* Source document *

Sharon Hannan is responsible for Australia's 100m hurdles gold medallist Sally Pearson; Jama Aden coaches Taoufik Makhloufi, the Algerian who won the 1500m title; Damien Inocencio steered Frenchman Renaud Lavillenie to an Olympic record and pole vault gold; Judy Murray has guided her son Andy from the cradle to Olympic singles tennis champion; and Stephen Maguire, Scotland's new director of athletics coaching, was responsible for Jason Smyth, the visually-impaired 100m and 200m champion at the last two Paralympics.
Other speakers include the Dutch biomechanics professor Frans Bosch, an athletics coach for some 30 years, but probably best know in Britain as sprint consultant to the current grand slam and Six Nations champions, Wales; Vern Gambetta, founding director of the USA Track & Field coach-education programme; former Scotland and British Lions winger Tony Stanger, now talent manager at the sportscotland Institute of Sport; and Dave Sunderland, coach of the European 800m silver medallist Lynsey Sharp.
Minichiello is focusing on the 14-year development of Ennis, while Hannan's journey with Pearson is of similar duration. A former single parent mum with no coaching qualification, Hannan couldn't find employment as a coach. Now she has a degree in exercise science, and is among the world's most sought-after coaching speakers. "Her ability to demystify coaching is just fantastic," says Dick.

* What this exercise asks *
A. Answer these from the coaching passage, one per line:
(i) Who coaches Taoufik Makhloufi?
(ii) Which team do British audiences probably know Frans Bosch best as sprint consultant to?
(iii) What degree does Hannan now have?
B. Carry on the coaching passage, picking up after its final sentence.
The collected data after the coaching passage has no connection to it.

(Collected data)

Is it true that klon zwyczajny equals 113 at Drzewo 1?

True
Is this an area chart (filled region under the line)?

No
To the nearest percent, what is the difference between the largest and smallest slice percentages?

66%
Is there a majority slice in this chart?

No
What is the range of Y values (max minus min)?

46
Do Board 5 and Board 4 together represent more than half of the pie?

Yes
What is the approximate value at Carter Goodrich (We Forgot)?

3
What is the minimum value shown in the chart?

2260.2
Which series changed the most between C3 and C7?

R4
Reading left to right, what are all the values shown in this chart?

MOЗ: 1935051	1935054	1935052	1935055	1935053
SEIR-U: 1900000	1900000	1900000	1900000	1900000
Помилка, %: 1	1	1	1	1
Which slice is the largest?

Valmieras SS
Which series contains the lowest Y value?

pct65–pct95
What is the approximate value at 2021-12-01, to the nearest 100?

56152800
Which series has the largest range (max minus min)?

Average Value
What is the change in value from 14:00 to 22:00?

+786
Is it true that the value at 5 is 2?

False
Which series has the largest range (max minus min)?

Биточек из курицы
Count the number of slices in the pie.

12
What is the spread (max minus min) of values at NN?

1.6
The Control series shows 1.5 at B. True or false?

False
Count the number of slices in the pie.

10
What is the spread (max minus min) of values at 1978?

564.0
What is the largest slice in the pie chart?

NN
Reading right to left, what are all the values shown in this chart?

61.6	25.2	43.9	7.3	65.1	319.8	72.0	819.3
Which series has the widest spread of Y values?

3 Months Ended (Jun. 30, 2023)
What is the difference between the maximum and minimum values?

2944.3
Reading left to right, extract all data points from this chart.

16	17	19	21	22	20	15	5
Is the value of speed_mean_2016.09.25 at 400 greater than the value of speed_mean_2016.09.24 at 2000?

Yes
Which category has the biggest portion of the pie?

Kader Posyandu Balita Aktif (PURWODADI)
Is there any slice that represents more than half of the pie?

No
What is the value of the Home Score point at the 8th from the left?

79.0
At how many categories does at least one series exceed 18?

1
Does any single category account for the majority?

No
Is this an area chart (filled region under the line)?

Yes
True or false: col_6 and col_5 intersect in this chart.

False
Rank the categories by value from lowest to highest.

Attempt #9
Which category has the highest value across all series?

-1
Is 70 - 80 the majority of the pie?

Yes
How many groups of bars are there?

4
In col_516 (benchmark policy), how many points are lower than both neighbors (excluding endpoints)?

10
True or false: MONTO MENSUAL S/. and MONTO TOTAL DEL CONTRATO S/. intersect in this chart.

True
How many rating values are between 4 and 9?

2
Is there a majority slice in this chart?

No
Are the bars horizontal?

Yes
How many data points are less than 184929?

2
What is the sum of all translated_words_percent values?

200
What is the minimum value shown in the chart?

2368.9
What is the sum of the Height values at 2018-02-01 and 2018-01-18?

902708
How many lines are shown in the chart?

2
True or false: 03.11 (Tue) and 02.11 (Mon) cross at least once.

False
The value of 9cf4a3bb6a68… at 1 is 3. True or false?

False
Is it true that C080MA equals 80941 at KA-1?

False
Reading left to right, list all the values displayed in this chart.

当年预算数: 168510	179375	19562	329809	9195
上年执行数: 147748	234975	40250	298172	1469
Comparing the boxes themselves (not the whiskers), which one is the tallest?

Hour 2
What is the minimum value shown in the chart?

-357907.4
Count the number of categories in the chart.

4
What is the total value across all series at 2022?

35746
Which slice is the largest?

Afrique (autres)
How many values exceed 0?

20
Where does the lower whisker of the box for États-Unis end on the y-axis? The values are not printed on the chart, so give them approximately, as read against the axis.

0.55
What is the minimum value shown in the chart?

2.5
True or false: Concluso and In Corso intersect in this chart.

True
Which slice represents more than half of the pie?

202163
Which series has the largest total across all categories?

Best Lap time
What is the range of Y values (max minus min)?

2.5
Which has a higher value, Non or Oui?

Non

* Answers by task *
A.
(i) Jama Aden
(ii) Wales
(iii) A degree in exercise science

B.
Murray has helped both her sons to grand slam titles. Maguire took Smyth under his care after having been alerted to his potential by a PE teacher, and made him a double Paralympic champion. Pole-vaulter Lavillenie has improved from 5.45 metres in 2007. Inocencio took over the following year, and Lavillenie now has a best of 6.03m, completing the grand slam of World Indoor, European, and Olympic gold this year, which makes it all the more remarkable that the pair parted company just last month.
Head of elite performance during the golden age of British athletics and one of coaching's keenest analytical minds, Dick presents evidence which makes one question whether the World Junior Championships has a future.
There were six WJC from 2000 to 2010, a total of 360 medals for men and women (20 events each). European men won 127 of those WJC medals, yet only one took an Olympic medal in London. There were 158 European female WJC medallists over the same period, of whom only eight won Olympic medals in London.
Burnout, peaking prematurely, demotivation, or overloading still-developing bodies are all possibilities. "It is a devastating level of attrition," agrees Dick. "Between 19 and 23 we are losing athletes across Europe, and we're losing even more from the World Youth Championships."
Europe's coaches believe the world youth and European under-23 events should be ditched, and replaced with a world under-23 championship, improving prospects of retaining interest and motivation.
Yet the vested interests which have prompted proliferation of global and continental age-group championships, and the expansion of world and European senior championships from four yearly to biennial, guarantee reversion would be regarded as a backward step, a threat to TV and sponsorship revenue. Yet injuries are demonstrably taking a toll on young bodies who never graduate to become senior champions.
Dick will also point to the poor record of athletes delivering their best performances (medal or season's best) at the Olympics. Just 26% of GB athletes did so. Europe overall were poor. Only France (35%) and Russia (33%) did better. China were just 17%. Jamaica have the best record (50%) with the US on 47%.
Dick believes these poor averages require a thorough review of coach education. None of Scotland's athletes, as we recently noted, produced a season's best in London.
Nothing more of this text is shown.